### Exercise prompt:
Exact copies of all the entries are required, and no pictures should appear in them.

[Extracted data entries]
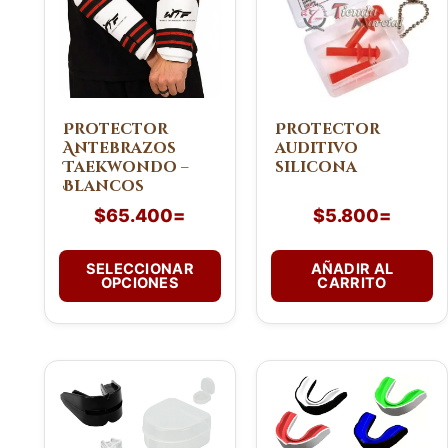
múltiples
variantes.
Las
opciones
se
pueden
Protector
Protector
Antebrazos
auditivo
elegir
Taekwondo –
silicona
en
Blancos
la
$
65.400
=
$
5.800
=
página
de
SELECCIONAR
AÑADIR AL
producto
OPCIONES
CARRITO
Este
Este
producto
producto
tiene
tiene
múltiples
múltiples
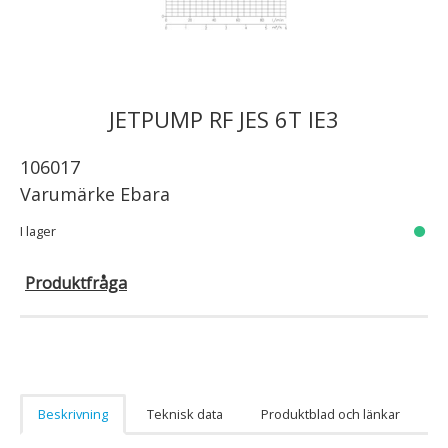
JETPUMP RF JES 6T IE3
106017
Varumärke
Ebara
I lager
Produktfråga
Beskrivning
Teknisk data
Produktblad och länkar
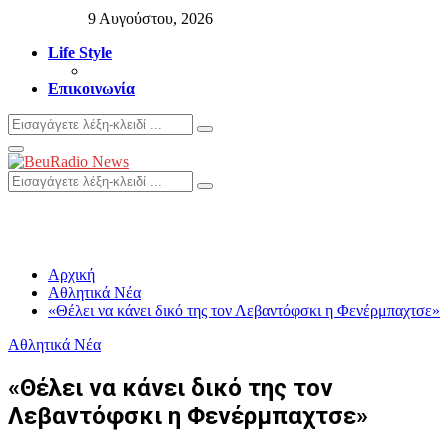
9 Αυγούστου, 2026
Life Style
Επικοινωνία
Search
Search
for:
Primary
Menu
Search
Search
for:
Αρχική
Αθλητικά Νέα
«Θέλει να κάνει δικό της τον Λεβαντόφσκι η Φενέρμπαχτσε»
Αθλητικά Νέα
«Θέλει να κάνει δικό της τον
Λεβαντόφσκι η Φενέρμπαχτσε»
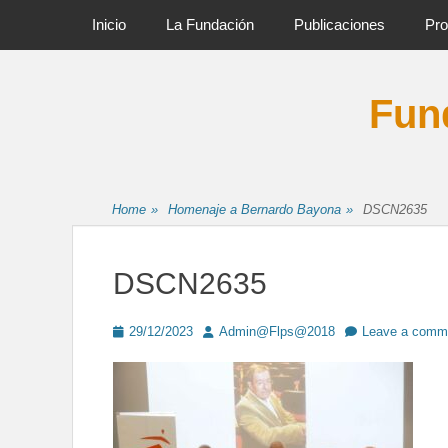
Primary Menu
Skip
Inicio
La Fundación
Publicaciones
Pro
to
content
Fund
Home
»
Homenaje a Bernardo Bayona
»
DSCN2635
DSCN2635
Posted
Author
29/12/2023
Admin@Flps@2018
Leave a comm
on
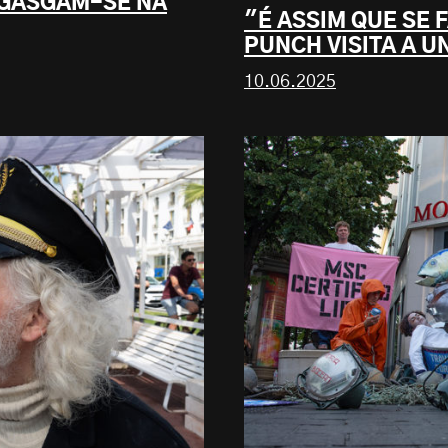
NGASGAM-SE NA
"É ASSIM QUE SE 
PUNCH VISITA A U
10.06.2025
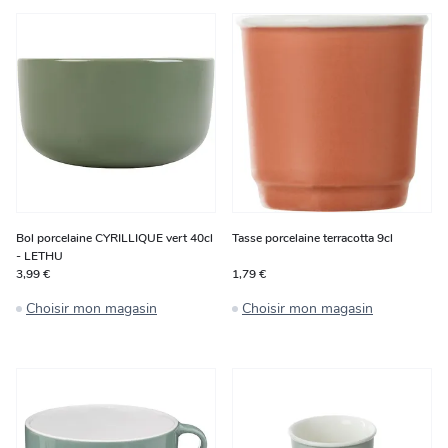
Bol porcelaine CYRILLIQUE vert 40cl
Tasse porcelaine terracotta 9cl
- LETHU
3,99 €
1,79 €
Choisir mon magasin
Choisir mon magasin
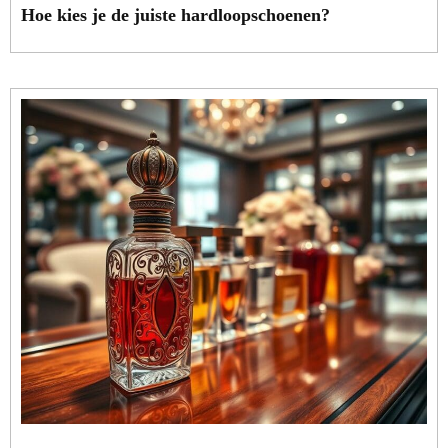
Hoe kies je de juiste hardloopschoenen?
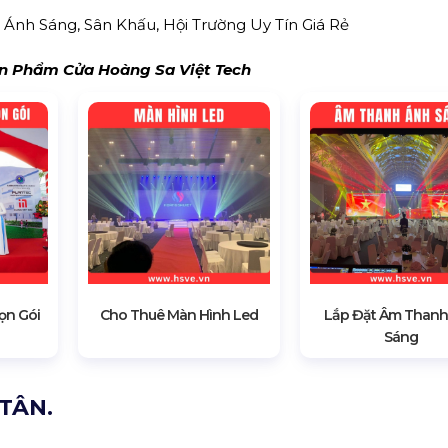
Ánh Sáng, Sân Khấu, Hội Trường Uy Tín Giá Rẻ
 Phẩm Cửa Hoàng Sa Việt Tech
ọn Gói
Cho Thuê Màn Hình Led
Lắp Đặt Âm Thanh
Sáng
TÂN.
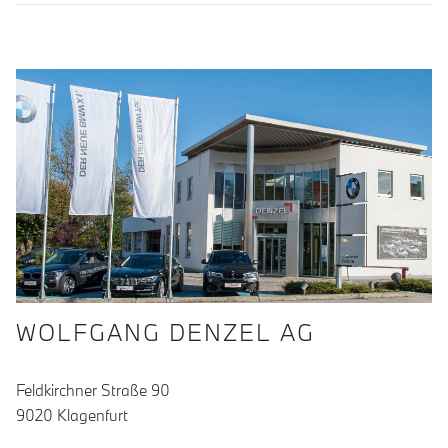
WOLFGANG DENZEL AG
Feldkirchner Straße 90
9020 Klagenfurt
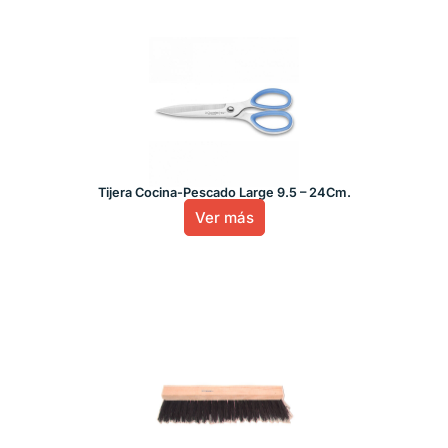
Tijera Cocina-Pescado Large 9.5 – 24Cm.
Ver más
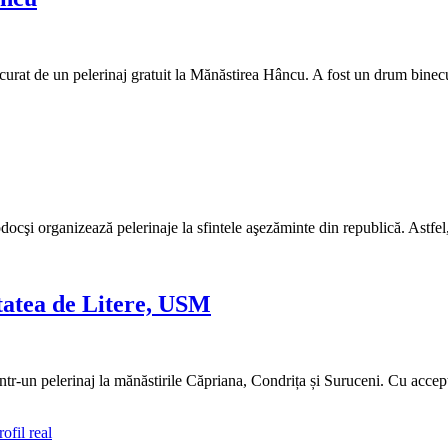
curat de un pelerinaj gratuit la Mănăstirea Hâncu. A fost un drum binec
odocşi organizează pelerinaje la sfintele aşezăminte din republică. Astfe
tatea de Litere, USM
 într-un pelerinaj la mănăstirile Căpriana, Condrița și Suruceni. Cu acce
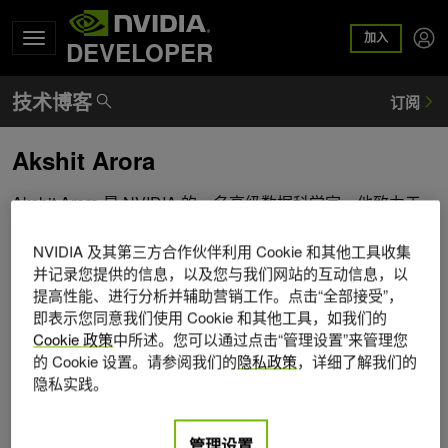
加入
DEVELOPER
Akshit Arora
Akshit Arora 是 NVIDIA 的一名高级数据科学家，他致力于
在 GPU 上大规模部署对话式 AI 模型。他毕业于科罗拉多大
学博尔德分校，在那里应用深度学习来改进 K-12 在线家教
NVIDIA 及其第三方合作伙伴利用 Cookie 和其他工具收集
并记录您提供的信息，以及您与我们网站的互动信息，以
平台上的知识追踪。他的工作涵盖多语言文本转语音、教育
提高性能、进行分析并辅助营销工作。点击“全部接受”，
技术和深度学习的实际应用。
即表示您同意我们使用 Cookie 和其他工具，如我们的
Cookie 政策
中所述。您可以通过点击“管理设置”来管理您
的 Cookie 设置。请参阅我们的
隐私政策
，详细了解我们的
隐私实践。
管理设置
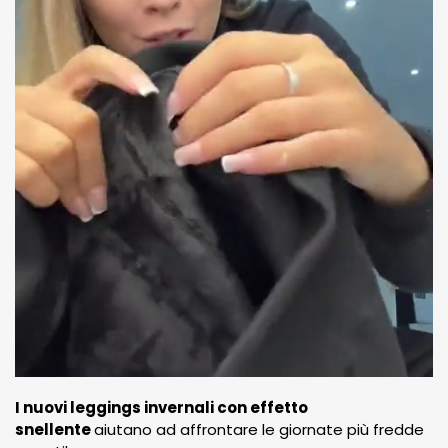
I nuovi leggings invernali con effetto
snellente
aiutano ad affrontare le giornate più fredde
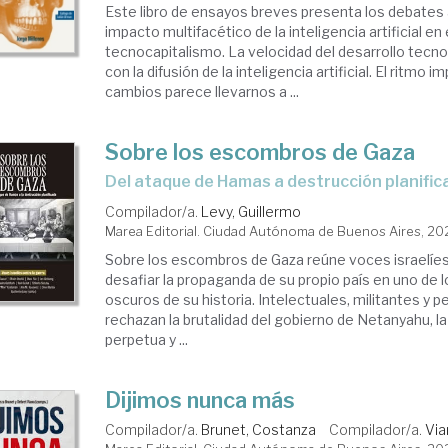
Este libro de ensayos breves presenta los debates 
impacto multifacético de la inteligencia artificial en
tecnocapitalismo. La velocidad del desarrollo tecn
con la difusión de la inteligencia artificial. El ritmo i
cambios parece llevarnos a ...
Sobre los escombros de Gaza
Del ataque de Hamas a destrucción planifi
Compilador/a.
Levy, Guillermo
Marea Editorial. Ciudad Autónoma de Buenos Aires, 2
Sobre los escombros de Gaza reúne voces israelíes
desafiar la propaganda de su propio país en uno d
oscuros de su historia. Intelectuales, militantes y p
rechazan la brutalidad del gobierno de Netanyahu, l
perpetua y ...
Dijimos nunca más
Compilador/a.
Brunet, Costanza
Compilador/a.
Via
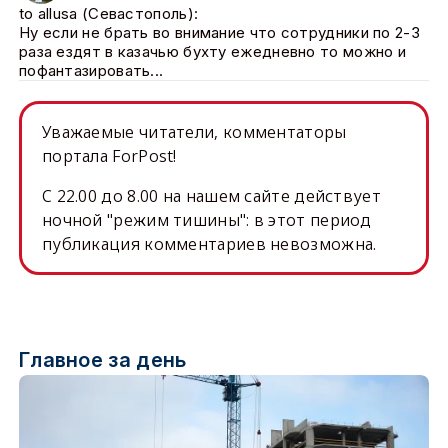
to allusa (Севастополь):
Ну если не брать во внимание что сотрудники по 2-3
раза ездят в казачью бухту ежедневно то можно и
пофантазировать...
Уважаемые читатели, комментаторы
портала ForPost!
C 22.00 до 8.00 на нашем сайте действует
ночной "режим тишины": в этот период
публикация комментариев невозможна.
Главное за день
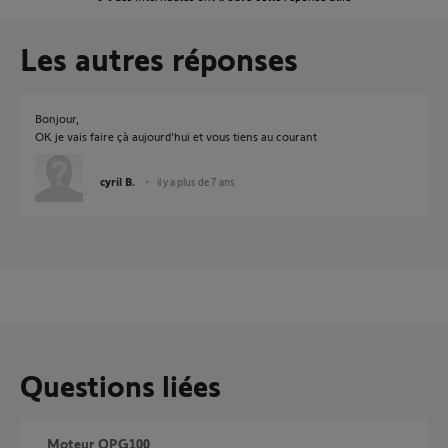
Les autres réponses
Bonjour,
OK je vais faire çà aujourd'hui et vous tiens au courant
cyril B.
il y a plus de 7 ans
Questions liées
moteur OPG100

### Exercise result:
múltiples
variantes.
Las
opciones
se
pueden
Protector
Protector
Antebrazos
auditivo
elegir
Taekwondo –
silicona
en
Blancos
la
$
65.400
=
$
5.800
=
página
de
SELECCIONAR
AÑADIR AL
producto
OPCIONES
CARRITO
Este
Este
producto
producto
tiene
tiene
múltiples
múltiples
JETPUMP RF JES 6T IE3
106017
Varumärke
Ebara
I lager
Produktfråga
Beskrivning
Teknisk data
Produktblad och länkar
9 Αυγούστου, 2026
Life Style
Επικοινωνία
Search
Search
for:
Primary
Menu
Search
Search
for:
Αρχική
Αθλητικά Νέα
«Θέλει να κάνει δικό της τον Λεβαντόφσκι η Φενέρμπαχτσε»
Αθλητικά Νέα
«Θέλει να κάνει δικό της τον
Λεβαντόφσκι η Φενέρμπαχτσε»
Primary Menu
Skip
Inicio
La Fundación
Publicaciones
Pro
to
content
Fund
Home
»
Homenaje a Bernardo Bayona
»
DSCN2635
DSCN2635
Posted
Author
29/12/2023
Admin@Flps@2018
Leave a comm
on
NGASGAM-SE NA
"É ASSIM QUE SE 
PUNCH VISITA A U
10.06.2025
Bol porcelaine CYRILLIQUE vert 40cl
Tasse porcelaine terracotta 9cl
- LETHU
3,99 €
1,79 €
Choisir mon magasin
Choisir mon magasin
Hoe kies je de juiste hardloopschoenen?
Ánh Sáng, Sân Khấu, Hội Trường Uy Tín Giá Rẻ
 Phẩm Cửa Hoàng Sa Việt Tech
ọn Gói
Cho Thuê Màn Hình Led
Lắp Đặt Âm Thanh
Sáng
TÂN.
WOLFGANG DENZEL AG
Feldkirchner Straße 90
9020 Klagenfurt
Tijera Cocina-Pescado Large 9.5 – 24Cm.
Ver más
curat de un pelerinaj gratuit la Mănăstirea Hâncu. A fost un drum binec
odocşi organizează pelerinaje la sfintele aşezăminte din republică. Astfe
tatea de Litere, USM
 într-un pelerinaj la mănăstirile Căpriana, Condrița și Suruceni. Cu acce
加入
DEVELOPER
Akshit Arora
Akshit Arora 是 NVIDIA 的一名高级数据科学家，他致力于
在 GPU 上大规模部署对话式 AI 模型。他毕业于科罗拉多大
学博尔德分校，在那里应用深度学习来改进 K-12 在线家教
NVIDIA 及其第三方合作伙伴利用 Cookie 和其他工具收集
并记录您提供的信息，以及您与我们网站的互动信息，以
平台上的知识追踪。他的工作涵盖多语言文本转语音、教育
提高性能、进行分析并辅助营销工作。点击“全部接受”，
技术和深度学习的实际应用。
即表示您同意我们使用 Cookie 和其他工具，如我们的
Cookie 政策
中所述。您可以通过点击“管理设置”来管理您
的 Cookie 设置。请参阅我们的
隐私政策
，详细了解我们的
隐私实践。
管理设置
I nuovi leggings invernali con effetto
snellente
aiutano ad affrontare le giornate più fredde
Este libro de ensayos breves presenta los debates 
impacto multifacético de la inteligencia artificial en
tecnocapitalismo. La velocidad del desarrollo tecn
con la difusión de la inteligencia artificial. El ritmo i
cambios parece llevarnos a ...
Sobre los escombros de Gaza
Del ataque de Hamas a destrucción planifi
Compilador/a.
Levy, Guillermo
Marea Editorial. Ciudad Autónoma de Buenos Aires, 2
Sobre los escombros de Gaza reúne voces israelíes
desafiar la propaganda de su propio país en uno d
oscuros de su historia. Intelectuales, militantes y p
rechazan la brutalidad del gobierno de Netanyahu, l
perpetua y ...
Dijimos nunca más
Compilador/a.
Brunet, Costanza
Compilador/a.
Via
to allusa (Севастополь):
Ну если не брать во внимание что сотрудники по 2-3
раза ездят в казачью бухту ежедневно то можно и
пофантазировать...
Уважаемые читатели, комментаторы
портала ForPost!
C 22.00 до 8.00 на нашем сайте действует
ночной "режим тишины": в этот период
публикация комментариев невозможна.
Главное за день
Les autres réponses
Bonjour,
OK je vais faire çà aujourd'hui et vous tiens au courant
cyril B.
il y a plus de 7 ans
Questions liées
moteur OPG100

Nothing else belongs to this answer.